Tugas:
1. Tulis ulang bagian makalah tentang kaidah fiqh mulai dari "Makalah Kaidah-Kaidah Ilmu" sampai dengan "kepastian hukumnya.", lalu ganti "persoalan esensial" dengan "masalah pokok".
2. Ringkaslah makalah tentang kaidah fiqh ini dalam dua kalimat.

Kutipan Teks:
Makalah Kaidah-Kaidah Ilmu Fiqh Full (BAB II) Lanjutan
Kaidah fiqh dikatakan penting
dilihat dari dua sudut :
1.
Dari
sudut sumber, kaidah merupakan media bagi peminat fiqh Islam untuk memahami dan
menguasai muqasid al-Syari’at, karena dengan mendalami beberapa nashsh, ulama
dapat menemukan persoalan esensial dalam satu persoalan.
2.
Dari
segi istinbath al-ahkam, kaidah fiqh mencakup beberapa persoalan yang sudah dan
belum terjadi. Oleh karena itu, kaidah fiqh dapat dijadikan sebagai salah satu
alat dalam menyelesaikan persoalan yang terjadi yang belum ada ketentuan atau
kepastian hukumnya.
Abdul Wahab Khallaf dalam ushul fiqhnya bertkata bahwa
hash-nash tasyrik telah mensyariatkan hukum terhadap berbagai macam
undang-undang, baik mengenai perdata, pidana, ekonomi dan undang-undang dasar
telah sempurna dengan adanya nash-nash yang menetapkan prinsip-prinsip umum dan
qanun-qanun tasyrik yang kulli yang tidak terbatas suatu cabang undang-undang.
Karena cakupan dari lapangan fiqh begitu luas, maka perlu
adanya kristalisasi berupa kaidah-kaidah kulli yang berfungsi sebagai
klasifikasi masalah-masalah furu’ menjadi beberapa kelompok. Dengan berpegang
pada kaidah-kaidah fiqhiyah, para mujtahid merasa lebih mudah dalam
mengistinbathkan hukum bagi suatu masalah, yakni dengan menggolongkan masalah
yang serupa di bawah lingkup satu kaidah.

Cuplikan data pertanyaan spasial
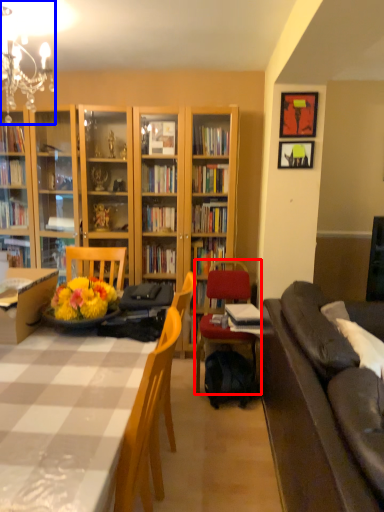
Question: Which object appears farthest to the camera in this image, chair (highlighted by a red box) or lamp (highlighted by a blue box)?

Choices:
 (A) chair
 (B) lamp

Answer: (A)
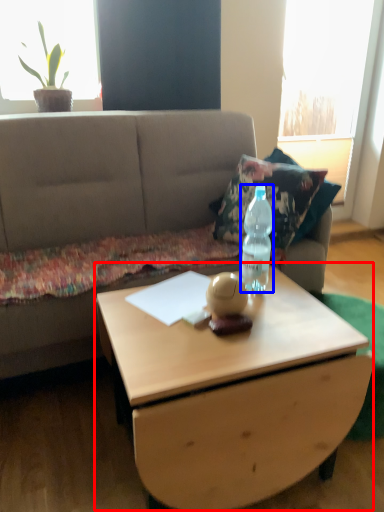
Question: Which object appears closest to the camera in this image, coffee table (highlighted by a red box) or bottle (highlighted by a blue box)?

Choices:
 (A) coffee table
 (B) bottle

Answer: (A)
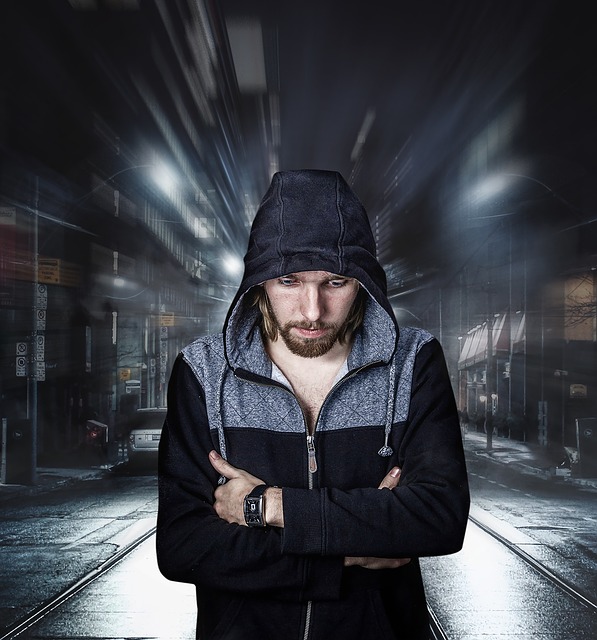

Jawaban:
1.
Makalah Kaidah-Kaidah Ilmu Fiqh Full (BAB II) Lanjutan
Kaidah fiqh dikatakan penting
dilihat dari dua sudut :
1.
Dari
sudut sumber, kaidah merupakan media bagi peminat fiqh Islam untuk memahami dan
menguasai muqasid al-Syari’at, karena dengan mendalami beberapa nashsh, ulama
dapat menemukan masalah pokok dalam satu persoalan.
2.
Dari
segi istinbath al-ahkam, kaidah fiqh mencakup beberapa persoalan yang sudah dan
belum terjadi. Oleh karena itu, kaidah fiqh dapat dijadikan sebagai salah satu
alat dalam menyelesaikan persoalan yang terjadi yang belum ada ketentuan atau
kepastian hukumnya.

2. Kaidah fiqh penting dari dua sudut: dari sudut sumber, kaidah menjadi media untuk memahami dan menguasai muqasid al-Syari'at, sedangkan dari segi istinbath al-ahkam, kaidah dapat menjadi alat untuk menyelesaikan persoalan yang belum ada kepastian hukumnya. Karena lapangan fiqh begitu luas, diperlukan kaidah-kaidah kulli untuk mengelompokkan masalah-masalah furu', sehingga para mujtahid lebih mudah mengistinbathkan hukum dengan menggolongkan masalah yang serupa di bawah satu kaidah.